How does it work? Training data.

The best way for a computer to gain knowledge is to start by showing it exactly what it is you want it to do. To do this, we use training data, the input the machine learning algorithm references and learns from. The computer will use this to look for patterns, extrapolate connections, create rules, and ultimately learn how to accomplish what it is you are trying to achieve.

The level of complexity and nuance needed in your training dataset depends on the desired goal. For example, a model that gives a binary yes/no to whether a dog is in an image will need input training images that are categorized as having a dog or not. Whereas, a model that needs to tell you not only whether a dog is in an image, but also show you where the animal is, will need training images where the location of the dog is specified.

Different industries and applications have very different training data needs. A financial company trying to automate fraud detection will need appropriately categorized examples of where fraud did and did not happen. Meanwhile, a biomedical company looking to automate medical image analysis will need a doctor to label images (although it has been shown that for certain applications, pigeons and machine learning can help medical image analysis!).
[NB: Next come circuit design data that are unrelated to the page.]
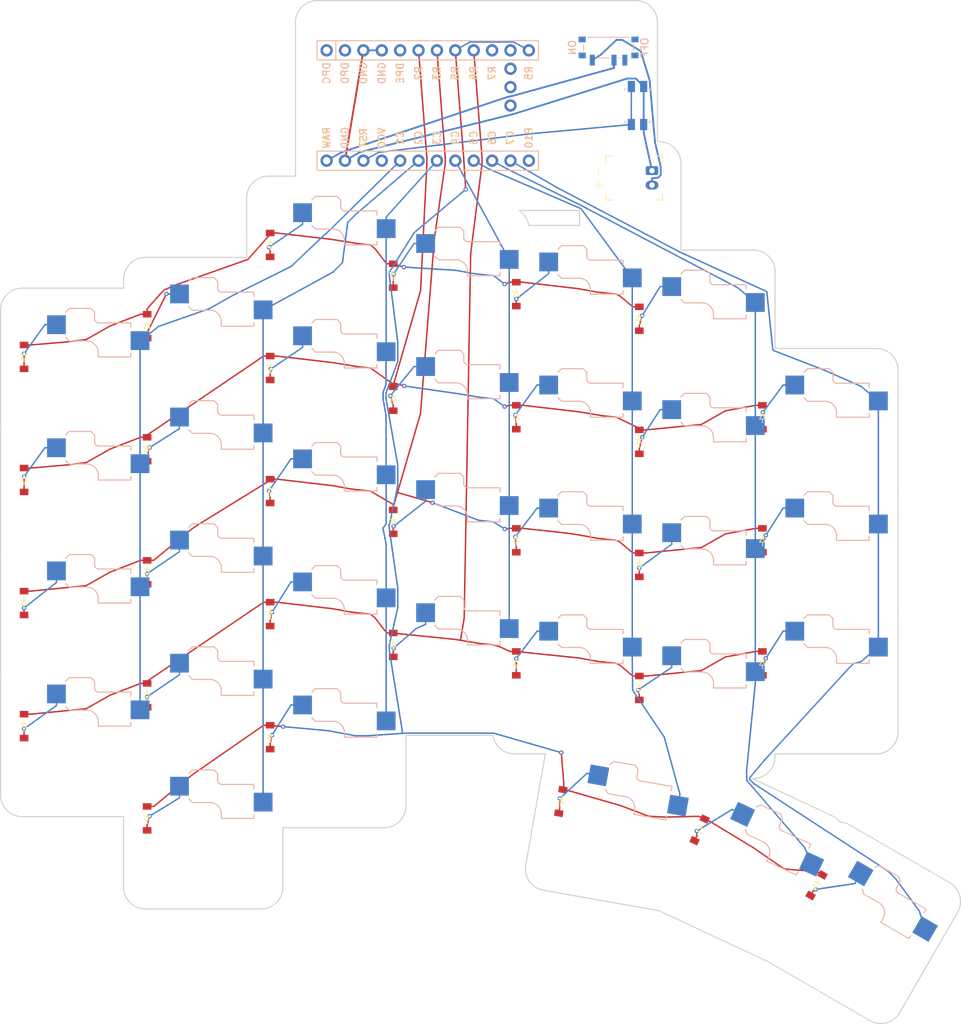
<source format=kicad_pcb>
(kicad_pcb
	(version 20240108)
	(generator "pcbnew")
	(generator_version "8.0")
	(general
		(thickness 1.6)
		(legacy_teardrops no)
	)
	(paper "A3")
	(title_block
		(title "left_pcb")
		(date "2025-08-10")
		(rev "v0.2")
		(company "Happily-Coding")
	)
	(layers
		(0 "F.Cu" signal)
		(31 "B.Cu" signal)
		(32 "B.Adhes" user "B.Adhesive")
		(33 "F.Adhes" user "F.Adhesive")
		(34 "B.Paste" user)
		(35 "F.Paste" user)
		(36 "B.SilkS" user "B.Silkscreen")
		(37 "F.SilkS" user "F.Silkscreen")
		(38 "B.Mask" user)
		(39 "F.Mask" user)
		(40 "Dwgs.User" user "User.Drawings")
		(41 "Cmts.User" user "User.Comments")
		(42 "Eco1.User" user "User.Eco1")
		(43 "Eco2.User" user "User.Eco2")
		(44 "Edge.Cuts" user)
		(45 "Margin" user)
		(46 "B.CrtYd" user "B.Courtyard")
		(47 "F.CrtYd" user "F.Courtyard")
		(48 "B.Fab" user)
		(49 "F.Fab" user)
	)
	(setup
		(pad_to_mask_clearance 0.05)
		(allow_soldermask_bridges_in_footprints no)
		(pcbplotparams
			(layerselection 0x00010fc_ffffffff)
			(plot_on_all_layers_selection 0x0000000_00000000)
			(disableapertmacros no)
			(usegerberextensions no)
			(usegerberattributes yes)
			(usegerberadvancedattributes yes)
			(creategerberjobfile yes)
			(dashed_line_dash_ratio 12.000000)
			(dashed_line_gap_ratio 3.000000)
			(svgprecision 4)
			(plotframeref no)
			(viasonmask no)
			(mode 1)
			(useauxorigin no)
			(hpglpennumber 1)
			(hpglpenspeed 20)
			(hpglpendiameter 15.000000)
			(pdf_front_fp_property_popups yes)
			(pdf_back_fp_property_popups yes)
			(dxfpolygonmode yes)
			(dxfimperialunits yes)
			(dxfusepcbnewfont yes)
			(psnegative no)
			(psa4output no)
			(plotreference yes)
			(plotvalue yes)
			(plotfptext yes)
			(plotinvisibletext no)
			(sketchpadsonfab no)
			(subtractmaskfromsilk no)
			(outputformat 1)
			(mirror no)
			(drillshape 1)
			(scaleselection 1)
			(outputdirectory "")
		)
	)
	(net 0 "")
	(net 1 "col1_row4")
	(net 2 "C1")
	(net 3 "GND")
	(net 4 "col1_row3")
	(net 5 "col1_row2")
	(net 6 "col1_row1")
	(net 7 "col2_row5")
	(net 8 "C2")
	(net 9 "col2_row4")
	(net 10 "col2_row3")
	(net 11 "col2_row2")
	(net 12 "col2_row1")
	(net 13 "col3_row5")
	(net 14 "C3")
	(net 15 "col3_row4")
	(net 16 "col3_row3")
	(net 17 "col3_row2")
	(net 18 "col3_row1")
	(net 19 "col4_row4")
	(net 20 "C4")
	(net 21 "col4_row3")
	(net 22 "col4_row2")
	(net 23 "col4_row1")
	(net 24 "col5_row4")
	(net 25 "C5")
	(net 26 "col5_row3")
	(net 27 "col5_row2")
	(net 28 "col5_row1")
	(net 29 "col6_row4")
	(net 30 "C6")
	(net 31 "col6_row3")
	(net 32 "col6_row2")
	(net 33 "col6_row1")
	(net 34 "col7_row4")
	(net 35 "C7")
	(net 36 "col7_row3")
	(net 37 "col7_row2")
	(net 38 "col1_thumb_row_1")
	(net 39 "col2_thumb_row_1")
	(net 40 "col3_thumb_row_1")
	(net 41 "R4")
	(net 42 "R3")
	(net 43 "R2")
	(net 44 "R1")
	(net 45 "R5")
	(net 46 "RAW")
	(net 47 "RST")
	(net 48 "VCC")
	(net 49 "P10")
	(net 50 "DPC")
	(net 51 "DPD")
	(net 52 "DPE")
	(net 53 "R7")
	(net 54 "R6")
	(net 55 "P101")
	(net 56 "P102")
	(net 57 "P107")
	(net 58 "BAT_P")
	(footprint "ceoloide:diode_tht_sod123" (layer "F.Cu") (at 61.25 82.03 -90))
	(footprint "ceoloide:mcu_nice_nano" (layer "F.Cu") (at 81.75 45.77 90))
	(footprint "ceoloide:diode_tht_sod123" (layer "F.Cu") (at 112.25 126.23 -90))
	(footprint "ceoloide:diode_tht_sod123" (layer "F.Cu") (at 101.4082 141.907 -100))
	(footprint "ceoloide:diode_tht_sod123" (layer "F.Cu") (at 112.25 75.23 -90))
	(footprint "ceoloide:diode_tht_sod123" (layer "F.Cu") (at 112.25 92.23 -90))
	(footprint "ceoloide:mounting_hole_npth" (layer "F.Cu") (at 29.05 138.95))
	(footprint "ceoloide:diode_tht_sod123" (layer "F.Cu") (at 95.25 122.83 -90))
	(footprint "ceoloide:diode_tht_sod123" (layer "F.Cu") (at 112.25 109.23 -90))
	(footprint "ceoloide:battery_connector_jst_ph_2" (layer "F.Cu") (at 114 55.77 -90))
	(footprint "ceoloide:diode_tht_sod123" (layer "F.Cu") (at 44.25 76.25 -90))
	(footprint "ceoloide:diode_tht_sod123" (layer "F.Cu") (at 44.25 110.25 -90))
	(footprint "ceoloide:diode_tht_sod123" (layer "F.Cu") (at 44.25 93.25 -90))
	(footprint "ceoloide:diode_tht_sod123" (layer "F.Cu") (at 27.25 114.5 -90))
	(footprint "ceoloide:diode_tht_sod123" (layer "F.Cu") (at 44.25 127.25 -90))
	(footprint "ceoloide:diode_tht_sod123" (layer "F.Cu") (at 120.5808 145.8308 -115))
	(footprint "ceoloide:diode_tht_sod123" (layer "F.Cu") (at 61.25 65.03 -90))
	(footprint "ceoloide:diode_tht_sod123" (layer "F.Cu") (at 95.25 71.83 -90))
	(footprint "ceoloide:diode_tht_sod123" (layer "F.Cu") (at 78.25 120.28 -90))
	(footprint "ceoloide:diode_tht_sod123" (layer "F.Cu") (at 78.25 86.28 -90))
	(footprint "ceoloide:diode_tht_sod123" (layer "F.Cu") (at 61.25 133.03 -90))
	(footprint "ceoloide:diode_tht_sod123" (layer "F.Cu") (at 27.25 131.5 -90))
	(footprint "ceoloide:diode_tht_sod123" (layer "F.Cu") (at 78.25 103.28 -90))
	(footprint "ceoloide:diode_tht_sod123" (layer "F.Cu") (at 95.25 88.83 -90))
	(footprint "ceoloide:diode_tht_sod123" (layer "F.Cu") (at 129.25 88.83 -90))
	(footprint "ceoloide:diode_tht_sod123" (layer "F.Cu") (at 27.25 80.5 -90))
	(footprint "ceoloide:mounting_hole_npth" (layer "F.Cu") (at 114.05 82.68))
	(footprint "ceoloide:diode_tht_sod123" (layer "F.Cu") (at 129.25 105.83 -90))
	(footprint "ceoloide:diode_tht_sod123" (layer "F.Cu") (at 61.25 116.03 -90))
	(footprint "ceoloide:mounting_hole_npth" (layer "F.Cu") (at 29.05 87.95))
	(footprint "ceoloide:diode_tht_sod123" (layer "F.Cu") (at 136.7316 153.4761 -120))
	(footprint "ceoloide:diode_tht_sod123" (layer "F.Cu") (at 78.25 69.28 -90))
	(footprint "ceoloide:diode_tht_sod123" (layer "F.Cu") (at 95.25 105.83 -90))
	(footprint "ceoloide:diode_tht_sod123" (layer "F.Cu") (at 129.25 122.83 -90))
	(footprint "ceoloide:mounting_hole_npth" (layer "F.Cu") (at 114.05 133.68))
	(footprint "ceoloide:mounting_hole_npth" (layer "F.Cu") (at 119.0636 153.3435 -25))
	(footprint "ceoloide:diode_tht_sod123" (layer "F.Cu") (at 61.25 99.03 -90))
	(footprint "ceoloide:diode_tht_sod123" (layer "F.Cu") (at 44.25 144.25 -90))
	(footprint "ceoloide:diode_tht_sod123" (layer "F.Cu") (at 27.25 97.5 -90))
	(footprint "ceoloide:switch_choc_v1_v2" (layer "B.Cu") (at 86 70.78))
	(footprint "ceoloide:switch_choc_v1_v2" (layer "B.Cu") (at 69 83.53))
	(footprint "ceoloide:switch_choc_v1_v2" (layer "B.Cu") (at 142.6933 158.6502 -30))
	(footprint "ceoloide:switch_choc_v1_v2" (layer "B.Cu") (at 120 76.73))
	(footprint "ceoloide:switch_choc_v1_v2" (layer "B.Cu") (at 69 134.53))
	(footprint "ceoloide:switch_choc_v1_v2" (layer "B.Cu") (at 52 111.75))
	(footprint "ceoloide:switch_choc_v1_v2" (layer "B.Cu") (at 103 107.33))
	(footprint "ceoloide:switch_choc_v1_v2" (layer "B.Cu") (at 120 127.73))
	(footprint "ceoloide:switch_choc_v1_v2" (layer "B.Cu") (at 137 90.33))
	(footprint "ceoloide:switch_choc_v1_v2" (layer "B.Cu") (at 137 107.33))
	(footprint "ceoloide:switch_choc_v1_v2" (layer "B.Cu") (at 52 77.75))
	(footprint "ceoloide:switch_choc_v1_v2" (layer "B.Cu") (at 126.9707 150.4655 -25))
	(footprint "ceoloide:switch_choc_v1_v2" (layer "B.Cu") (at 86 104.78))
	(footprint "ceoloide:switch_choc_v1_v2" (layer "B.Cu") (at 86 121.78))
	(footprint "ceoloide:switch_choc_v1_v2" (layer "B.Cu") (at 137 124.33))
	(footprint "ceoloide:switch_choc_v1_v2" (layer "B.Cu") (at 35 116))
	(footprint "ceoloide:switch_choc_v1_v2"
		(layer "B.Cu")
		(uuid "7975deab-0c6a-4d8b-bf6f-524b91fb321e")
		(at 69 117.53)
		(property "Reference" "S11"
			(at 0 8.8 0)
			(layer "B.SilkS")
			(hide yes)
			(uuid "47648e2e-fd3b-4b7c-8901-606bb376094a")
			(effects
				(font
					(size 1 1)
					(thickness 0.15)
				)
			)
		)
		(property "Value" ""
			(at 0 0 0)
			(layer "F.Fab")
			(uuid "a6611647-d8cc-4296-89ef-37ea3b59a99b")
			(effects
				(font
					(size 1.27 1.27)
					(thickness 0.15)
				)
			)
		)
		(property "Footprint" ""
			(at 0 0 0)
			(layer "F.Fab")
			(hide yes)
			(uuid "e752fe1d-8755-4a97-ad0b-2ff585e499b5")
			(effects
				(font
					(size 1.27 1.27)
					(thickness 0.15)
				)
			)
		)
		(property "Datasheet" ""
			(at 0 0 0)
			(layer "F.Fab")
			(hide yes)
			(uuid "d0e33916-f0dc-4e78-9fb4-689e9e0ecdf2")
			(effects
				(font
					(size 1.27 1.27)
					(thickness 0.15)
				)
			)
		)
		(property "Description" ""
			(at 0 0 0)
			(layer "F.Fab")
			(hide yes)
			(uuid "59d091c4-590b-4d64-862e-b401b4c3ad5b")
			(effects
				(font
					(size 1.27 1.27)
					(thickness 0.15)
				)
			)
		)
		(attr exclude_from_pos_files exclude_from_bom allow_soldermask_bridges)
		(fp_line
			(start -1.5 -8.2)
			(end -2 -7.7)
			(stroke
				(width 0.
... [188567 chars truncated]
</source>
As a user of digital products you are creating training data all the time, often without even realizing it. When you tell your fitness app your preferences you are contributing to a machine learning model. When, in your inbox, you flag certain messages as spam, you are creating training data for your spam filter algorithm.

The need for high quality data training sets is ubiquitously recognized and the counterproductive effects of bad data introduced to your model can be succinctly summarized with “garbage in, garbage out”. Essentially meaning that less than stellar training data, which inaccurately represents what you want your model to achieve, will yield an equally poorly performing model.

Your training data also needs to be diverse enough to meet all the potential scenarios your model will or may encounter in order to avoid creating biasses. For example, a model created to process the age of a person using training data composed of only images of adults and their respective ages will be clueless when presented with the image of a child. Biases can cause a benign oversight or cause errors that are dangerous or even socially controversial.

Ultimately, the need for training data is growing in parallel with the applications of machine learning. While some are researching ways to minimize the need for training data or generate it digitally, there is growing evidence and research validating how important high volumes of training data can be. And though the degree to which training data will be essential to the future of AI is up for debate, it will surely continue to play an important role in machine learning.

*There are various types of machine learning. For the purpose of this blog article, we are discussing supervised machine learning.